The Federal government says that they can handle this one, and the state’s response is to sue, so the story unfolds with the head of the Sierra Club looking forward to humiliating the government…probably not the wisest negotiating strategy to be so public about.
EPA rebuffs state on warming
Lawsuit vowed after waiver on emission limits is denied.
By Dale Kasler - dkasler@sacbee.com
Published 12:22 am PST Thursday, December 20, 2007
Ratcheting up a fight between Washington and Sacramento over global warming, the Bush administration Wednesday blocked a landmark California law aimed at curtailing greenhouse gas emissions from motor vehicles.
The decision by U.S. Environmental Protection Agency Administrator Stephen Johnson doesn't mean the end of the dispute. Within minutes of the announcement, Gov. Arnold Schwarzenegger and Attorney General Jerry Brown, who had been bracing for the EPA's rejection, promised to sue the federal government.
Johnson said California's law was pre-empted by the new national energy bill signed earlier Wednesday by President Bush. That bill increases fuel economy from 27.5 mpg to 35 mpg by 2020, resulting in "some of the largest greenhouse gas emission cuts in our nation's history," Johnson said.

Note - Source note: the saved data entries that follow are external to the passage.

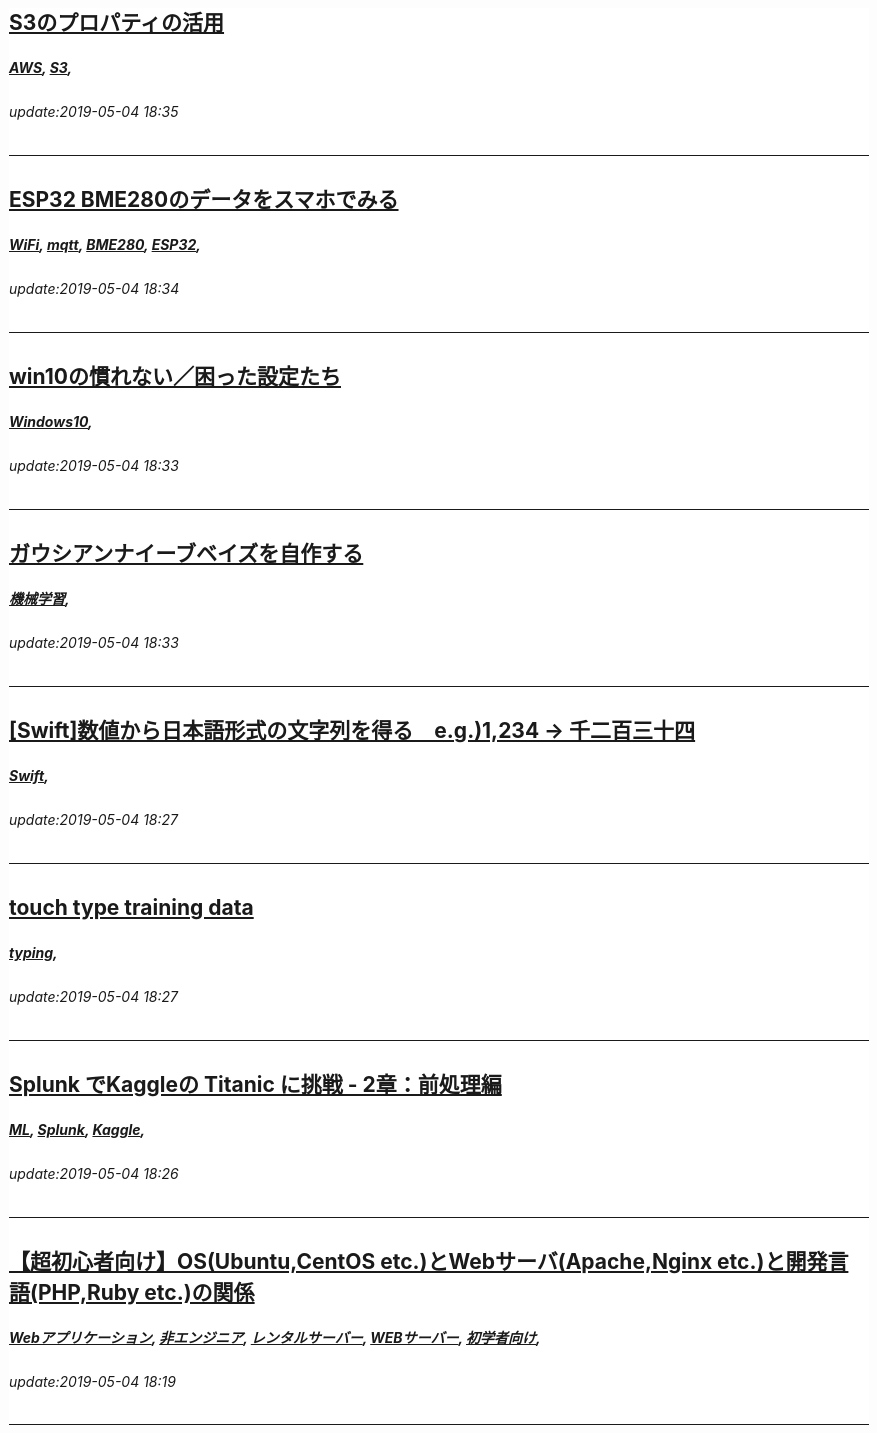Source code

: ## [S3のプロパティの活用](https://qiita.com/leomaro7/items/77a1080aca5baeaeca5b)
##### [AWS](https://qiita.com/tags/AWS), [S3](https://qiita.com/tags/S3), 
###### update:2019-05-04 18:35
---
## [ESP32 BME280のデータをスマホでみる](https://qiita.com/xtkd/items/4497c74fcd955bfbeed7)
##### [WiFi](https://qiita.com/tags/WiFi), [mqtt](https://qiita.com/tags/mqtt), [BME280](https://qiita.com/tags/BME280), [ESP32](https://qiita.com/tags/ESP32), 
###### update:2019-05-04 18:34
---
## [win10の慣れない／困った設定たち](https://qiita.com/nagaia/items/976f2fbe8a9f6f2e5af4)
##### [Windows10](https://qiita.com/tags/Windows10), 
###### update:2019-05-04 18:33
---
## [ガウシアンナイーブベイズを自作する](https://qiita.com/komi1230/items/75cd9e8d907edc29d0d6)
##### [機械学習](https://qiita.com/tags/機械学習), 
###### update:2019-05-04 18:33
---
## [[Swift]数値から日本語形式の文字列を得る　e.g.)1,234 -> 千二百三十四](https://qiita.com/daisuke-t-jp/items/450aa7924a2c64de1efb)
##### [Swift](https://qiita.com/tags/Swift), 
###### update:2019-05-04 18:27
---
## [touch type training data](https://qiita.com/kaizen_nagoya/items/33c1fc6d3b1b80510d1f)
##### [typing](https://qiita.com/tags/typing), 
###### update:2019-05-04 18:27
---
## [Splunk でKaggleの Titanic に挑戦 - 2章：前処理編](https://qiita.com/maroon/items/8ef581c8a6265b319927)
##### [ML](https://qiita.com/tags/ML), [Splunk](https://qiita.com/tags/Splunk), [Kaggle](https://qiita.com/tags/Kaggle), 
###### update:2019-05-04 18:26
---
## [【超初心者向け】OS(Ubuntu,CentOS etc.)とWebサーバ(Apache,Nginx etc.)と開発言語(PHP,Ruby etc.)の関係](https://qiita.com/nakashimayugo/items/602c6c3ecd481d907687)
##### [Webアプリケーション](https://qiita.com/tags/Webアプリケーション), [非エンジニア](https://qiita.com/tags/非エンジニア), [レンタルサーバー](https://qiita.com/tags/レンタルサーバー), [WEBサーバー](https://qiita.com/tags/WEBサーバー), [初学者向け](https://qiita.com/tags/初学者向け), 
###### update:2019-05-04 18:19
---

That's far more effective than "a partial, state-by-state approach," he said in a conference call with reporters. "It is a global problem that requires a clear, national solution."
But California officials and their allies in the environmental movement argued that the state's law, passed in 2002, was stronger. It would cut emissions to roughly the same level as required by the U.S. law but would do so by 2016, or four years…
But officials knew there was a good chance the waiver request would be turned down.
"No surprise, and we'll go to court," said attorney David Bookbinder with the Sierra Club in Washington, D.C., which has worked with the state to defend the law. "I'm looking forward to humiliating these guys in court."